Problem statement:
Omit the pictures, but give back every entry below exactly as written.

Record extracts:

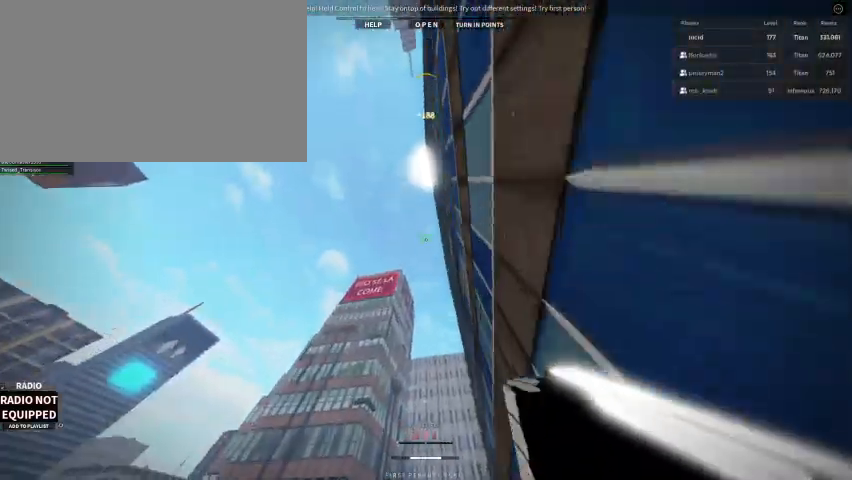
{"keys": ["w"], "mouse": [], "events": [[333, "mouse_right", "up"]]}
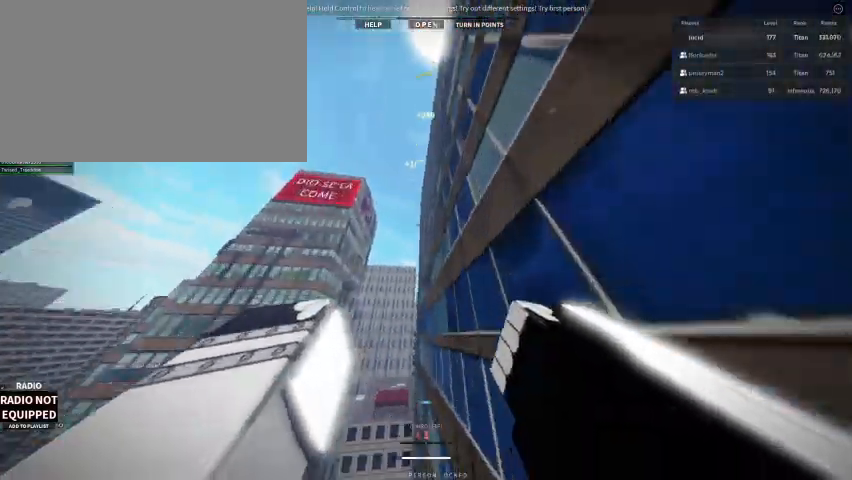
{"keys": ["w"], "mouse": ["right"], "events": [[133, "mouse_right", "down"]]}
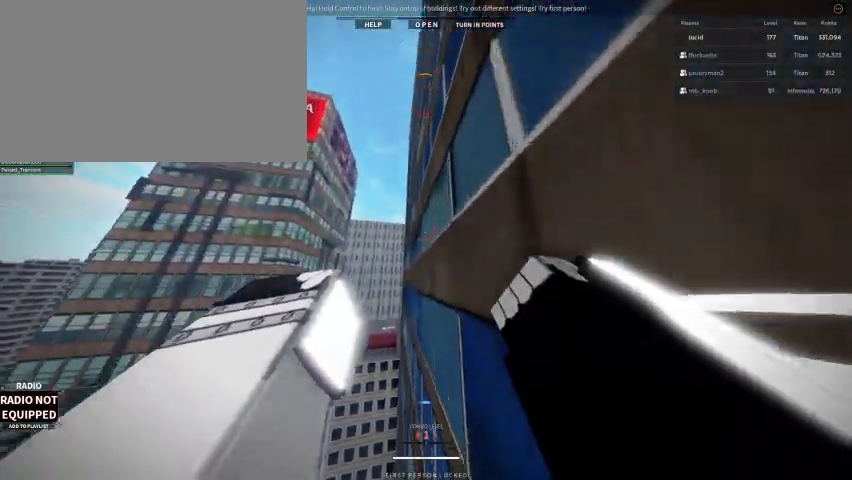
{"keys": ["w"], "mouse": [], "events": [[67, "space", "down"], [167, "space", "up"], [400, "mouse_right", "up"]]}
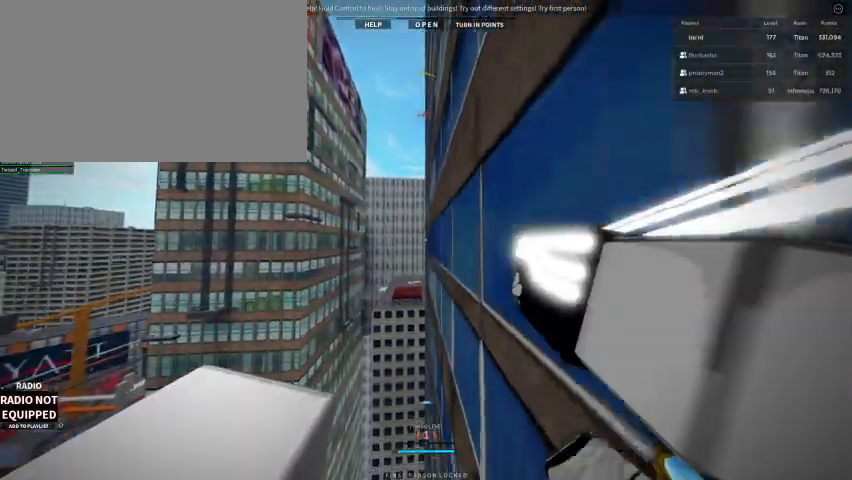
{"keys": ["space", "w"], "mouse": [], "events": [[433, "space", "down"]]}
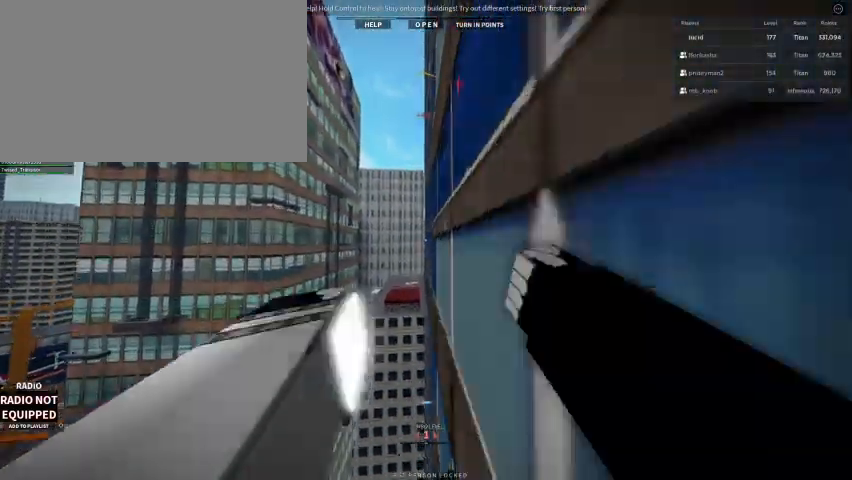
{"keys": ["shift", "w"], "mouse": ["right"], "events": [[133, "shift", "down"], [167, "space", "up"], [267, "mouse_right", "down"]]}
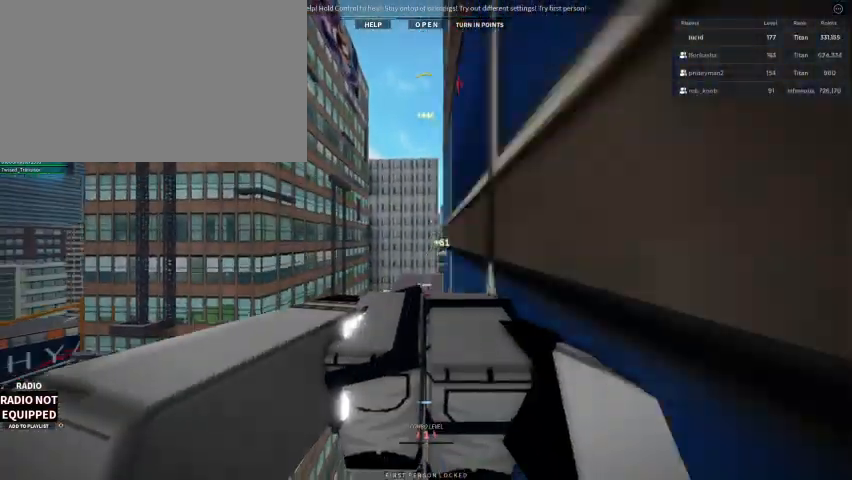
{"keys": ["d", "shift", "w"], "mouse": ["right"], "events": [[333, "d", "down"], [367, "space", "down"], [500, "space", "up"]]}
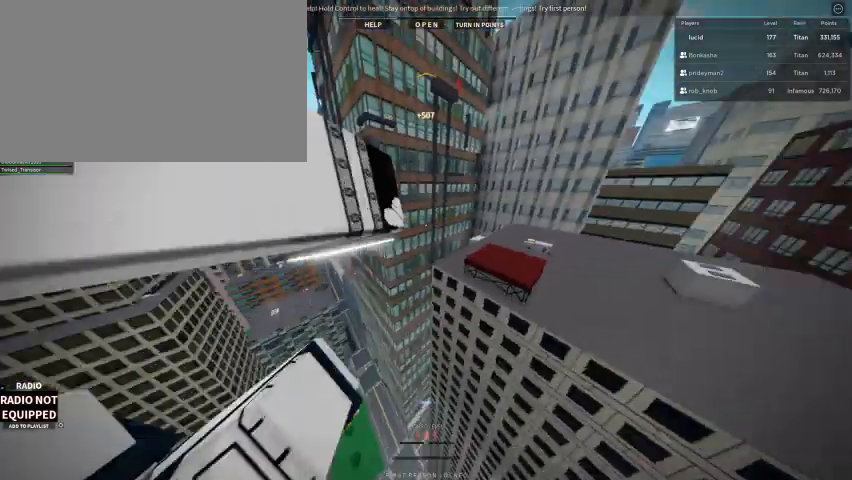
{"keys": ["1", "alt", "w"], "mouse": ["right"], "events": [[67, "shift", "up"], [167, "d", "up"], [367, "alt", "down"], [433, "1", "down"]]}
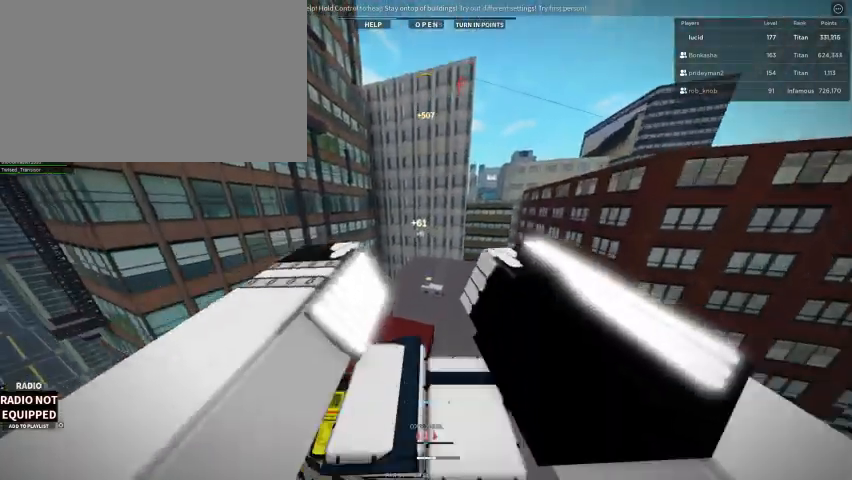
{"keys": ["w"], "mouse": [], "events": [[133, "1", "up"], [133, "alt", "up"], [300, "mouse_right", "up"]]}
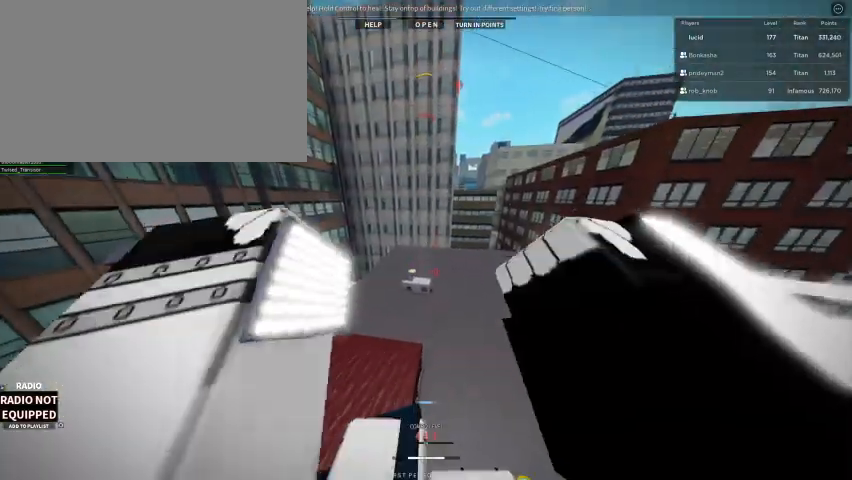
{"keys": ["shift", "w"], "mouse": ["right"], "events": [[267, "mouse_right", "down"], [500, "shift", "down"]]}
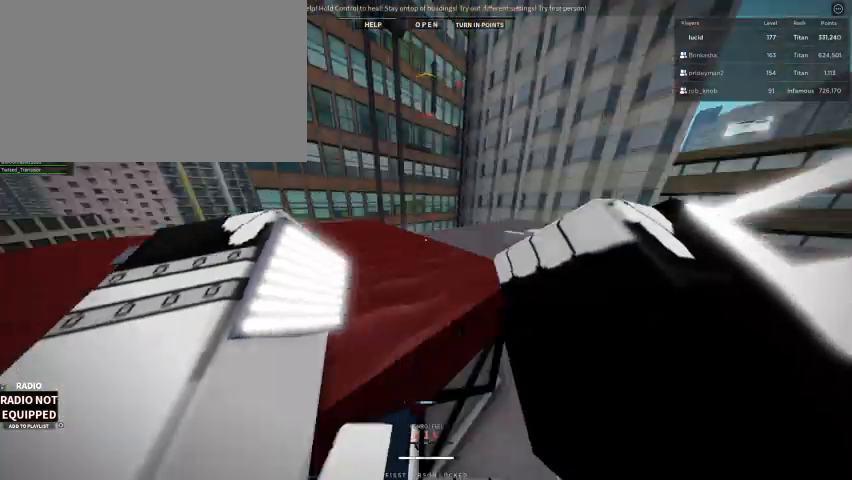
{"keys": ["w"], "mouse": ["right"], "events": [[67, "space", "down"], [333, "shift", "up"], [467, "space", "up"]]}
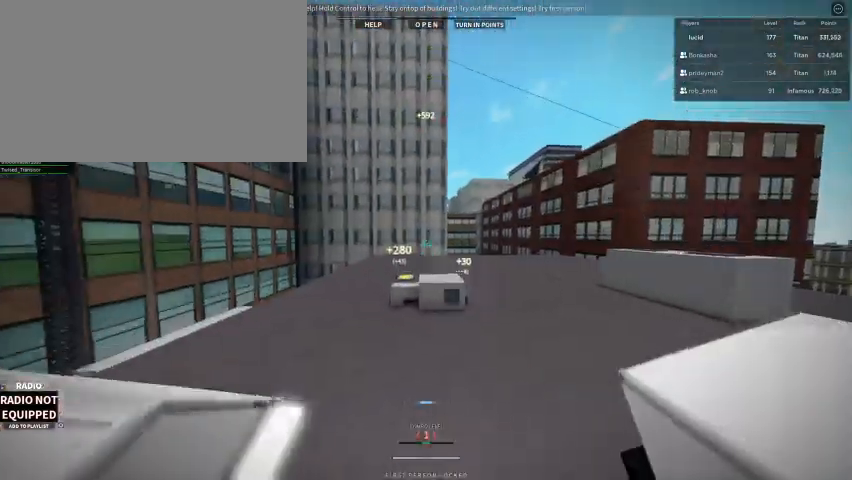
{"keys": ["w"], "mouse": ["right"], "events": []}
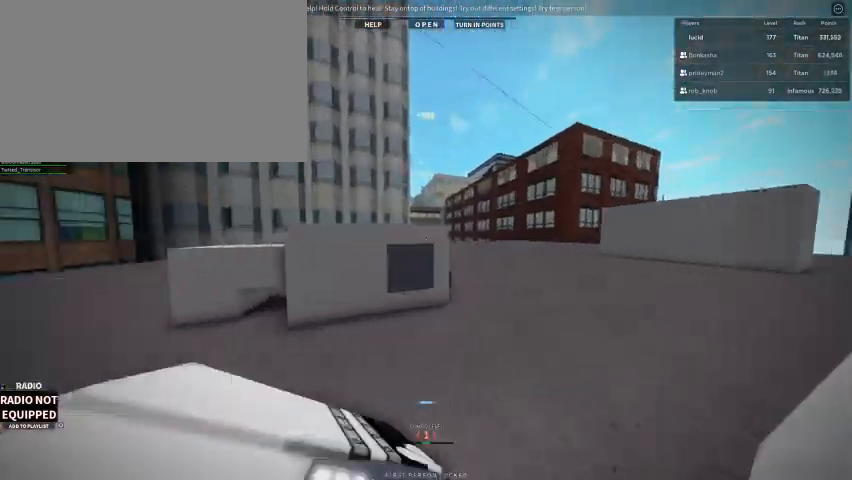
{"keys": ["w"], "mouse": ["right"], "events": [[67, "space", "down"], [233, "space", "up"], [333, "space", "down"], [467, "space", "up"]]}
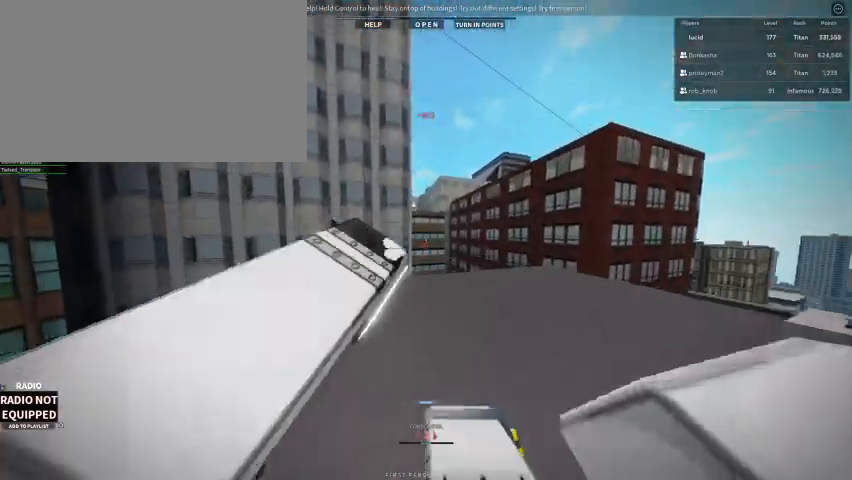
{"keys": ["1", "w"], "mouse": ["right"], "events": [[100, "space", "down"], [233, "space", "up"], [367, "1", "down"]]}
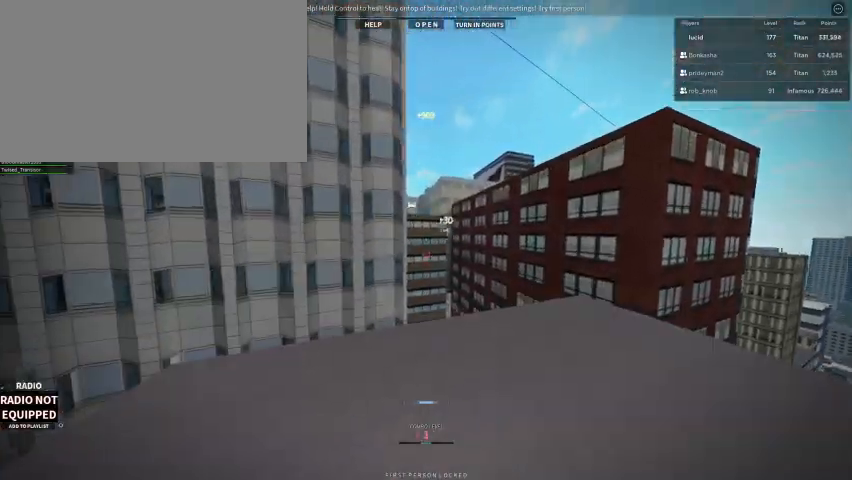
{"keys": ["w"], "mouse": ["right"], "events": [[33, "1", "up"]]}
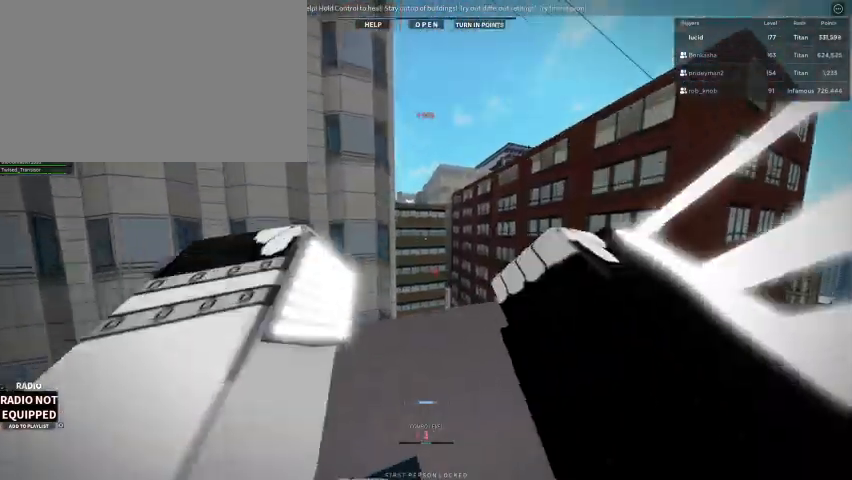
{"keys": ["w"], "mouse": [], "events": [[67, "shift", "down"], [133, "mouse_right", "up"], [333, "shift", "up"]]}
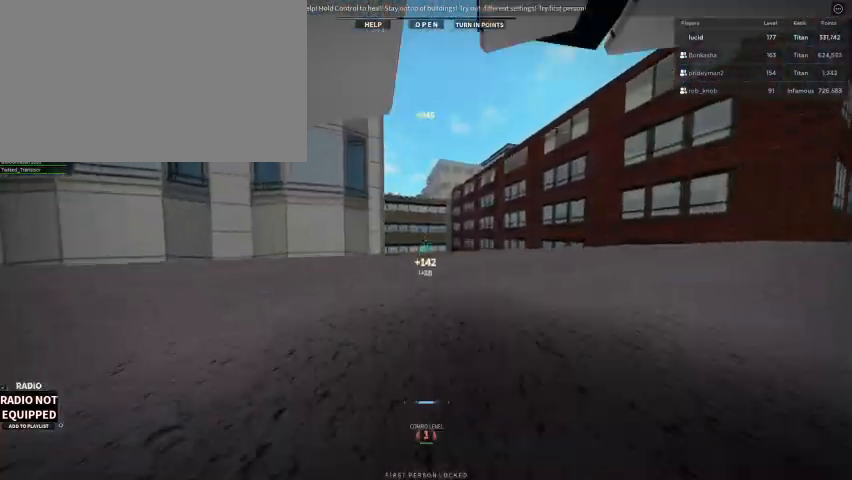
{"keys": ["space", "w"], "mouse": ["right"], "events": [[367, "mouse_right", "down"], [467, "space", "down"]]}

Response to the task:
{"keys": ["w"], "mouse": [], "events": [[333, "mouse_right", "up"]]}
{"keys": ["w"], "mouse": ["right"], "events": [[133, "mouse_right", "down"]]}
{"keys": ["w"], "mouse": [], "events": [[67, "space", "down"], [167, "space", "up"], [400, "mouse_right", "up"]]}
{"keys": ["space", "w"], "mouse": [], "events": [[433, "space", "down"]]}
{"keys": ["shift", "w"], "mouse": ["right"], "events": [[133, "shift", "down"], [167, "space", "up"], [267, "mouse_right", "down"]]}
{"keys": ["d", "shift", "w"], "mouse": ["right"], "events": [[333, "d", "down"], [367, "space", "down"], [500, "space", "up"]]}
{"keys": ["1", "alt", "w"], "mouse": ["right"], "events": [[67, "shift", "up"], [167, "d", "up"], [367, "alt", "down"], [433, "1", "down"]]}
{"keys": ["w"], "mouse": [], "events": [[133, "1", "up"], [133, "alt", "up"], [300, "mouse_right", "up"]]}
{"keys": ["shift", "w"], "mouse": ["right"], "events": [[267, "mouse_right", "down"], [500, "shift", "down"]]}
{"keys": ["w"], "mouse": ["right"], "events": [[67, "space", "down"], [333, "shift", "up"], [467, "space", "up"]]}
{"keys": ["w"], "mouse": ["right"], "events": []}
{"keys": ["w"], "mouse": ["right"], "events": [[67, "space", "down"], [233, "space", "up"], [333, "space", "down"], [467, "space", "up"]]}
{"keys": ["1", "w"], "mouse": ["right"], "events": [[100, "space", "down"], [233, "space", "up"], [367, "1", "down"]]}
{"keys": ["w"], "mouse": ["right"], "events": [[33, "1", "up"]]}
{"keys": ["w"], "mouse": [], "events": [[67, "shift", "down"], [133, "mouse_right", "up"], [333, "shift", "up"]]}
{"keys": ["space", "w"], "mouse": ["right"], "events": [[367, "mouse_right", "down"], [467, "space", "down"]]}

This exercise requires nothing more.